The Al-Azma family is a well-established Damascene family founded by Hasan Bey Al-Azma, who died (1040 AH / 1630 AD) when he came from Konya to Damascus and settled in the Al-Midan district and served as a commander of the local Yerli Janissary forces in Damascus. Over the centuries, the family became deeply integrated into Damascene society. One of the family's ancestors played a pivotal role in leading a popular uprising against the oppression of a Turkish governor, part of a broader conflict between the Yerli Janissaries and the foreign Qapiqoli forces. Despite the rebellion's suppression and subsequent marginalization, the family eventually regained prominence, establishing itself as an influential force in Syria's political and social landscape.
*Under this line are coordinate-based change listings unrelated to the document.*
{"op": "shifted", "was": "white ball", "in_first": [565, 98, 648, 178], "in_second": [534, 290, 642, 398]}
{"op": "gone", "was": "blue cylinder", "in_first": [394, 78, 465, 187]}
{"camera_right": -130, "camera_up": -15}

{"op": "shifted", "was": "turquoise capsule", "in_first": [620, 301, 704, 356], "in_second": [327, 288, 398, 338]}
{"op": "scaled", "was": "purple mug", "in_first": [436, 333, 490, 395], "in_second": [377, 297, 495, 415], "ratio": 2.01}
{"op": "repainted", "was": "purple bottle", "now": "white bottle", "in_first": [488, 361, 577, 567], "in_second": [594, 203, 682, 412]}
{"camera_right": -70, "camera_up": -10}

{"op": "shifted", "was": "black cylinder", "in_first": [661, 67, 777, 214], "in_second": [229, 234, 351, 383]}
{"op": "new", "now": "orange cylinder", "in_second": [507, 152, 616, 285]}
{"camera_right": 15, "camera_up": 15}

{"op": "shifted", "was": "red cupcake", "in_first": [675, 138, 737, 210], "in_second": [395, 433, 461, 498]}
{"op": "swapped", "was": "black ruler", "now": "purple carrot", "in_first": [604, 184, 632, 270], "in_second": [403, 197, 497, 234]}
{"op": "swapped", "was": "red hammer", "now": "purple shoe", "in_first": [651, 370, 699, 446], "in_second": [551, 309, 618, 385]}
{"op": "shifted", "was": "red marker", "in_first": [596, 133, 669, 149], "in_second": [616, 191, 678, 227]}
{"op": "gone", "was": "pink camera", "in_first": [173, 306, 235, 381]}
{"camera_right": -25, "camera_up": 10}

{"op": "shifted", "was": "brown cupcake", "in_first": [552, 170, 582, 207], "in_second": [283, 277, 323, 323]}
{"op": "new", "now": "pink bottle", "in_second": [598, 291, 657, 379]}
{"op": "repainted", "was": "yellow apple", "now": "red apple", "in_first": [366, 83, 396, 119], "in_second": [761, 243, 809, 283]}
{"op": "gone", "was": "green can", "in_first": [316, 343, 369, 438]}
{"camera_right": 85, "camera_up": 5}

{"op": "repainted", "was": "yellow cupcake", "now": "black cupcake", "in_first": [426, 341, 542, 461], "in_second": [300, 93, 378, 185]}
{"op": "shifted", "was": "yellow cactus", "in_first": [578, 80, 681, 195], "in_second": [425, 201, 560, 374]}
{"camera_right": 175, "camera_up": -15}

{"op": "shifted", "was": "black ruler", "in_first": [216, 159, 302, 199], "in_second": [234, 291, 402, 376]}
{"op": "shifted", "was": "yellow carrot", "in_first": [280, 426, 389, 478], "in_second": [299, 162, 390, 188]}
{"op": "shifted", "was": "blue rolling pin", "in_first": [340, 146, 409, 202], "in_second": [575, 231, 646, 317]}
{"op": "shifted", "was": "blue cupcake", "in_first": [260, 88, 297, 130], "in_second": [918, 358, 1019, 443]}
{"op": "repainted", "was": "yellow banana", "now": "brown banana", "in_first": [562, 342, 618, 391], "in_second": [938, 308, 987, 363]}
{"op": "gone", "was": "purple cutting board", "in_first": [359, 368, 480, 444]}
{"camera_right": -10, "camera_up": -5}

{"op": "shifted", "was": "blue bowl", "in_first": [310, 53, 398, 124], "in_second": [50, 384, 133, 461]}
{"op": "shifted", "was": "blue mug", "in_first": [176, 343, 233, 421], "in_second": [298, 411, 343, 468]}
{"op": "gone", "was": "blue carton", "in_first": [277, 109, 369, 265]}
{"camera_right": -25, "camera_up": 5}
The historian Khayr al-Din al-Zirikli described the Azama family as follows: "The Azama family is one of the well-known families in Syria. They settled in Damascus in the early 11th century AH and produced distinguished officers, administrators, and scholars."
(Encyclopedia of Notable Figures, vol. 8, p. 214.)This family has produced many personalities in various fields, including:

- Aziz al-Azmeh (born 1947), Syrian historian
- Bashir al-Azma (1910–1992), Syrian doctor and politician
- Mehran Azma, known as R. Barrows, American musician
- Nabih al-Azma (1886–1964), Syrian politician
- Kinan Azmeh (born 1976), Syrian musician
- Yasser al-Azma (born 1942), Syrian writer and actor
- Yusuf al-Azma (1883–1920), Syrian politician

The origins of the family are disputed. Most accounts suggest Turkish roots, due to their ancestor's prolonged residence in Konya. However, the family's genealogists claim Arab lineage, which is the more likely and officially adopted position by the family itself. Their founder, Hasan, was known by the title "Al-Azma" before the people of Damascus nicknamed him "Turkman." The head of the family has written an extensive article explaining that the family is part of the "Al-Uzama" clan in Jordan, which descends from the Subaihat tribe of Bani Khalid. Genetic analysis shows the family belongs to the rare mutation J-ZS5973, which falls under the major J1-P58 branch shared by most Semitic peoples. This indicates an Arab origin and a presence in the Levant for thousands of years.